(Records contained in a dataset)
══════════

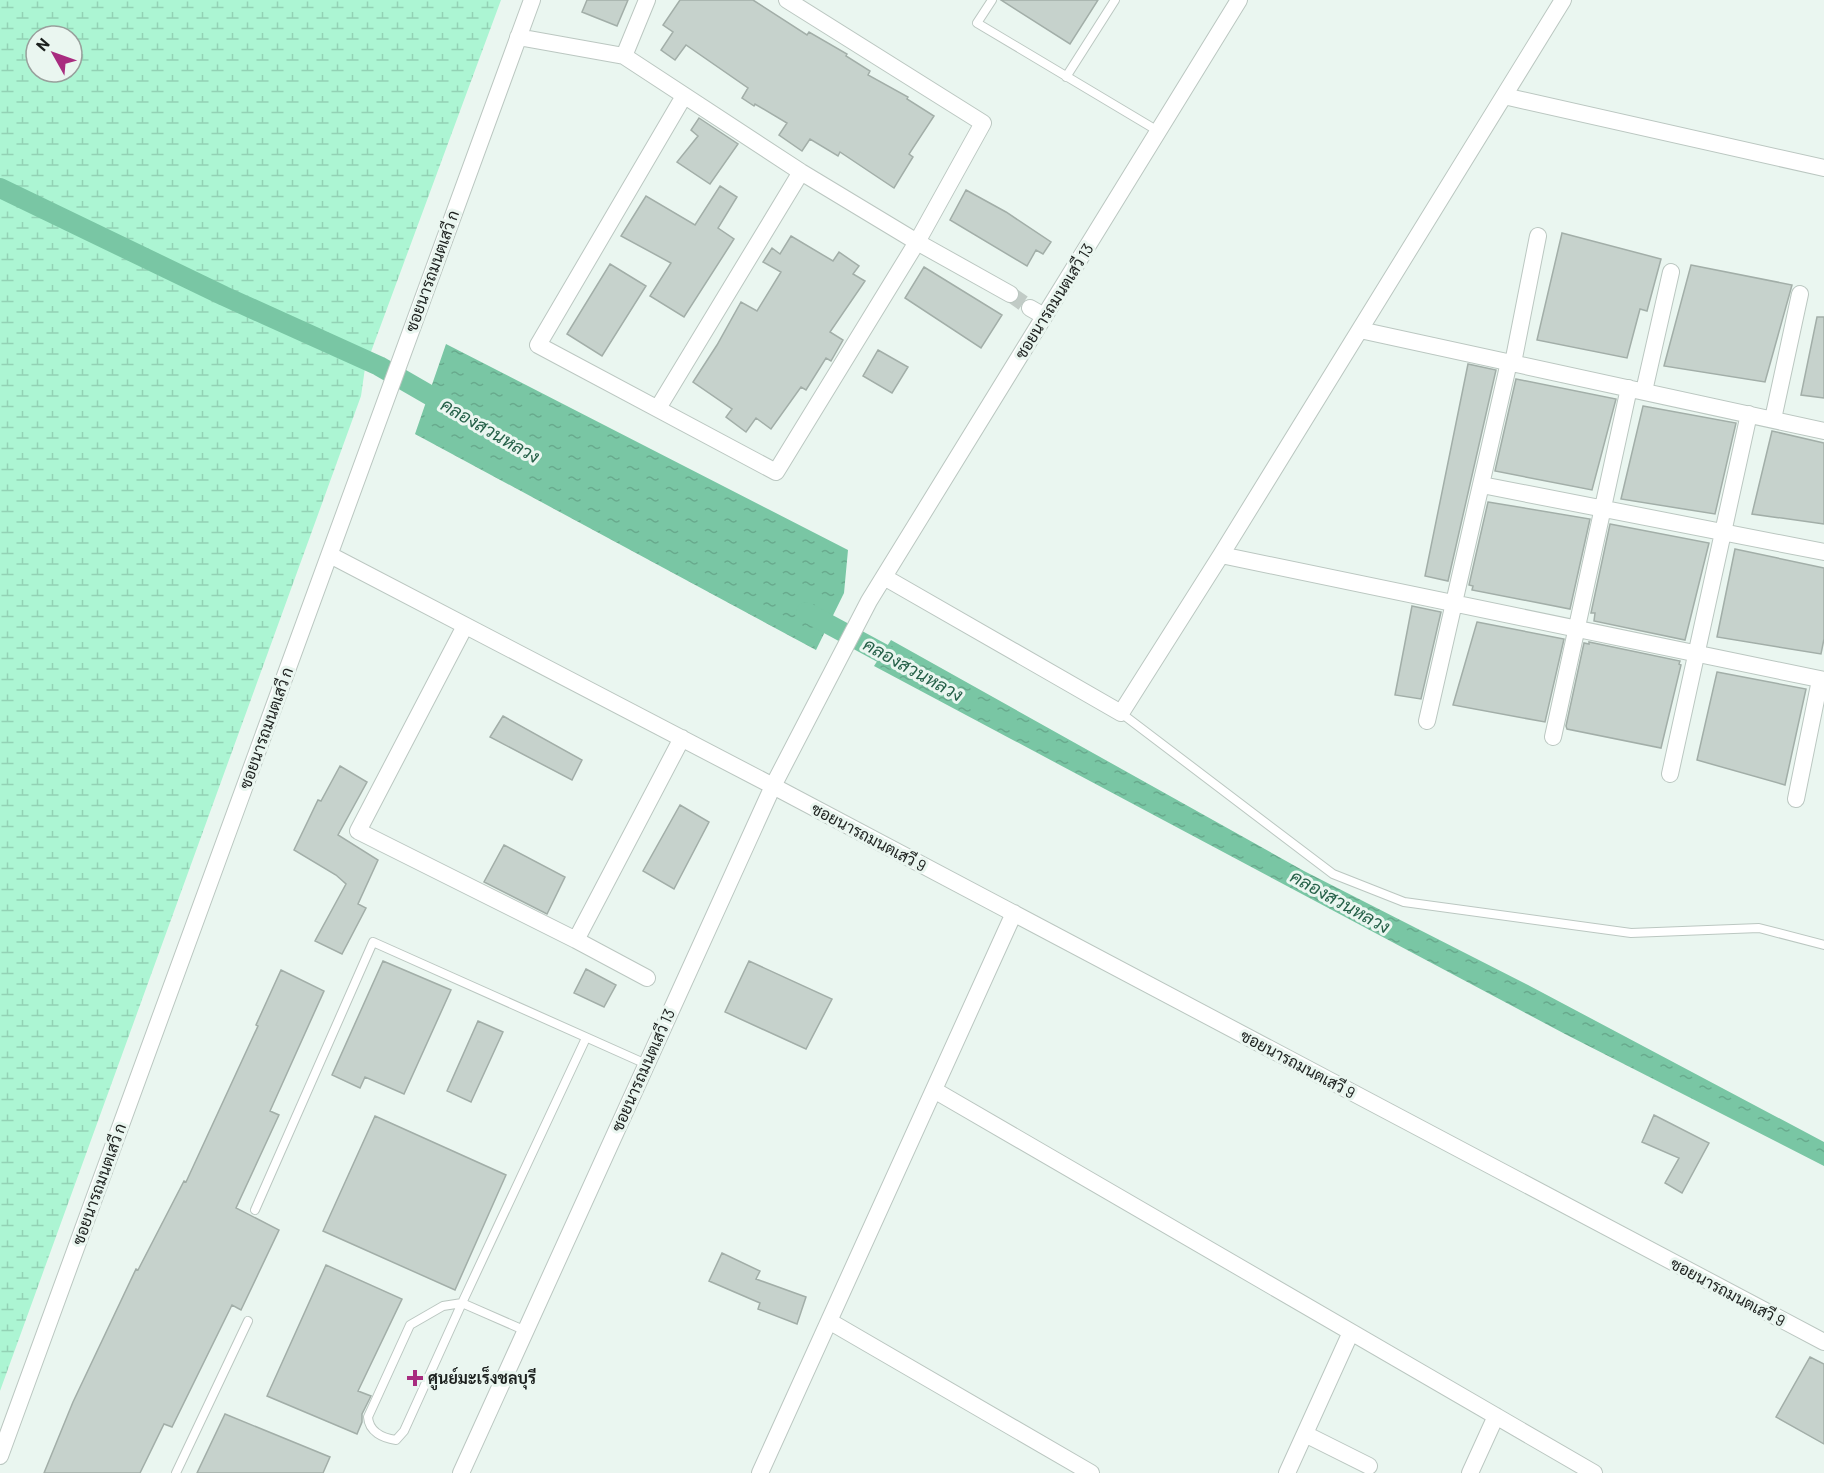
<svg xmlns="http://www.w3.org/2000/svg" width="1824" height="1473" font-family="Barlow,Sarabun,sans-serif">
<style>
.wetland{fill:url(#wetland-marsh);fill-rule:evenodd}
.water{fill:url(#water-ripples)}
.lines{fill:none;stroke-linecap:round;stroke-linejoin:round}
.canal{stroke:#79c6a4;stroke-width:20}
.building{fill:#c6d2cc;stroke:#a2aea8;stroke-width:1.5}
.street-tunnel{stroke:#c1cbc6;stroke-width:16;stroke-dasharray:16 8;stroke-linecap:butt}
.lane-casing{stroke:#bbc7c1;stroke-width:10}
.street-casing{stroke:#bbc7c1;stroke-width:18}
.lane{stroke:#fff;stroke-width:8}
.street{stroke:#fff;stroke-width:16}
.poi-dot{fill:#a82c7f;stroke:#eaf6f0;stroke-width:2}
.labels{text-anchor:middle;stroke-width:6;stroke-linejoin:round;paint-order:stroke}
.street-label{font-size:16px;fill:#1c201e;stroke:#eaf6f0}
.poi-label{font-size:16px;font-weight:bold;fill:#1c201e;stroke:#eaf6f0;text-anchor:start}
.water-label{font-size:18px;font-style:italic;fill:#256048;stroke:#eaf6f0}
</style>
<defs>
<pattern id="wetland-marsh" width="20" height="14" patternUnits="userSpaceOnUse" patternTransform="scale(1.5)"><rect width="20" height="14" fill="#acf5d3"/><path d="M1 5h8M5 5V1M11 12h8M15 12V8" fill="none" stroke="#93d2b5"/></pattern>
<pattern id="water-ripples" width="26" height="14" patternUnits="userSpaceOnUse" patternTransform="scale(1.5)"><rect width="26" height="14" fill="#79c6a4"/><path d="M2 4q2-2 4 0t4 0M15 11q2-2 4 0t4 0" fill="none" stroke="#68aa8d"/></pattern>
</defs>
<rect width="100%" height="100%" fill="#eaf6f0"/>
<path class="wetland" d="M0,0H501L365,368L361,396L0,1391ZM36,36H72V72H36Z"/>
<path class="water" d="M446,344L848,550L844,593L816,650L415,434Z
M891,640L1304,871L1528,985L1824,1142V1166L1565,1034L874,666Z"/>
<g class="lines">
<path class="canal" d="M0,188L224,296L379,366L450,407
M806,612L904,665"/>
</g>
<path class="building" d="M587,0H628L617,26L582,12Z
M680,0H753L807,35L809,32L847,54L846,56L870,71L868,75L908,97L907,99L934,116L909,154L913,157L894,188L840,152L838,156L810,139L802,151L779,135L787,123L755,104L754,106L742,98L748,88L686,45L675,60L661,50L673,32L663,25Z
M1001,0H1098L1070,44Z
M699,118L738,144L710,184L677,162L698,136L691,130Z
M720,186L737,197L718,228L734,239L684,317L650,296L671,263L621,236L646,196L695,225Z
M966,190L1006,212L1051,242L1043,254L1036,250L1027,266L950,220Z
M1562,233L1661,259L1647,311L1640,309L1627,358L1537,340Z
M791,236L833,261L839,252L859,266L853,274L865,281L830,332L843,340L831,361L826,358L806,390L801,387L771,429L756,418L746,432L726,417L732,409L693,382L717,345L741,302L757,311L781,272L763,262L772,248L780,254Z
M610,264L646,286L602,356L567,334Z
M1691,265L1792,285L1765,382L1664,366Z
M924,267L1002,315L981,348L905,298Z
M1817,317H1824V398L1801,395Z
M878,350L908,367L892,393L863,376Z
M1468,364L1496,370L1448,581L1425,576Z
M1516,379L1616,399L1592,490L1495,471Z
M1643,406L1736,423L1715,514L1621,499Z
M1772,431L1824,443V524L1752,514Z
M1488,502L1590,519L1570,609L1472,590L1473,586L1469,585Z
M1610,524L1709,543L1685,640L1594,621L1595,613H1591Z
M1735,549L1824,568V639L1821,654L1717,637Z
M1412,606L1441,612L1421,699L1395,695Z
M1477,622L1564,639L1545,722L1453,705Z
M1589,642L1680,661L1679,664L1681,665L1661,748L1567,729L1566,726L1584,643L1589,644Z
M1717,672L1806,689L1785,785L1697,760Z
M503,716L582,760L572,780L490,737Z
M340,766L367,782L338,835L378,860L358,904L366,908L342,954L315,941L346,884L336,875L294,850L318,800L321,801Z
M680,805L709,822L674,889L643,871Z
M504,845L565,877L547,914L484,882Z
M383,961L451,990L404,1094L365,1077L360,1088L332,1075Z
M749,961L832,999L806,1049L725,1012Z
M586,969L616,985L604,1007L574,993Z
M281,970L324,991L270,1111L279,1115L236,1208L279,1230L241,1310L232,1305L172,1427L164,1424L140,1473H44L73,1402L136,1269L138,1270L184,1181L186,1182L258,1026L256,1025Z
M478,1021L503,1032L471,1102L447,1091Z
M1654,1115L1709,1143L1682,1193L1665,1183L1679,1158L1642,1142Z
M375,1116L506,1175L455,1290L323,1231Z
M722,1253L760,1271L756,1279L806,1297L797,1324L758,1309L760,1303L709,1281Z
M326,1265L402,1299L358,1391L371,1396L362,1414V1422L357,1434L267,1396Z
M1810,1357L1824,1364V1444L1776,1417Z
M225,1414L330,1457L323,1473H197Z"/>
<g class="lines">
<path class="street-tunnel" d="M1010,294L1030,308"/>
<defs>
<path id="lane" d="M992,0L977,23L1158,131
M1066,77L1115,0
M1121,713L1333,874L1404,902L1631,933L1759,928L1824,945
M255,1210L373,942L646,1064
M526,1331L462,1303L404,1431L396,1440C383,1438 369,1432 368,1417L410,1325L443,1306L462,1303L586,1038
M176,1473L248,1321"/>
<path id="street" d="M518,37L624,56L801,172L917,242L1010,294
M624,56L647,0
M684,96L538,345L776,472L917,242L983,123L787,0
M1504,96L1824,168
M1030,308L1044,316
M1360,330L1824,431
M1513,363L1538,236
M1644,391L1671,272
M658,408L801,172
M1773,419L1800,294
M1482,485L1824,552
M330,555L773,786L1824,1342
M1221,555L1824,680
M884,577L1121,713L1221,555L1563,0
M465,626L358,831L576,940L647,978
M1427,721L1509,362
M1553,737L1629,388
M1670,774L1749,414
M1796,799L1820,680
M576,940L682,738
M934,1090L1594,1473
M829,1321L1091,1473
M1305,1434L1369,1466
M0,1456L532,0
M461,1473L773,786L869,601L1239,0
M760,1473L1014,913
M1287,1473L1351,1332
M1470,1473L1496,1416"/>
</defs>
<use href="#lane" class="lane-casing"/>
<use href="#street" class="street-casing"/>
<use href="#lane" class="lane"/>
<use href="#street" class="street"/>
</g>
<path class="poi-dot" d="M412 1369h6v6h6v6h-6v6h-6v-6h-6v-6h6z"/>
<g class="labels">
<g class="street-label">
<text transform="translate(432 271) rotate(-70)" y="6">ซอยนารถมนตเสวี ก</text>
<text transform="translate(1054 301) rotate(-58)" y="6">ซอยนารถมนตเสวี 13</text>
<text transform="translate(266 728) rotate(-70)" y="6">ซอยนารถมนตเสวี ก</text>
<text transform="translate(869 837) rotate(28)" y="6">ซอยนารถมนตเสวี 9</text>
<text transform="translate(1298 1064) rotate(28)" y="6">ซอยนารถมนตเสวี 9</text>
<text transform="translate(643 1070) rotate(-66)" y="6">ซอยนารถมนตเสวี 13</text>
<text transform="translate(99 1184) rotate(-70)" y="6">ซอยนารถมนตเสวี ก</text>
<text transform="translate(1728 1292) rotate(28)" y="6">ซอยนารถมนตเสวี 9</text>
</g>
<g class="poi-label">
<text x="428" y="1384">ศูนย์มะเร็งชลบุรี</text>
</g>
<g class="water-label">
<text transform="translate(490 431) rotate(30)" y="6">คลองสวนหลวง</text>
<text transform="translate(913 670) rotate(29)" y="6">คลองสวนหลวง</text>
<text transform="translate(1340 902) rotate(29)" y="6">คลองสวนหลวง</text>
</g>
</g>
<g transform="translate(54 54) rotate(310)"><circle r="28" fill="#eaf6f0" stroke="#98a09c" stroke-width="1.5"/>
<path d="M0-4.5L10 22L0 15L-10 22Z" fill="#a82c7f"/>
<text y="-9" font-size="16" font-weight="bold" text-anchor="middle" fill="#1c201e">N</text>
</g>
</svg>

══════════

YOUR TASK: Look through the lines above and collect those with the word "linejoin".

ANSWER SPACE:
.lines{fill:none;stroke-linecap:round;stroke-linejoin:round}
.labels{text-anchor:middle;stroke-width:6;stroke-linejoin:round;paint-order:stroke}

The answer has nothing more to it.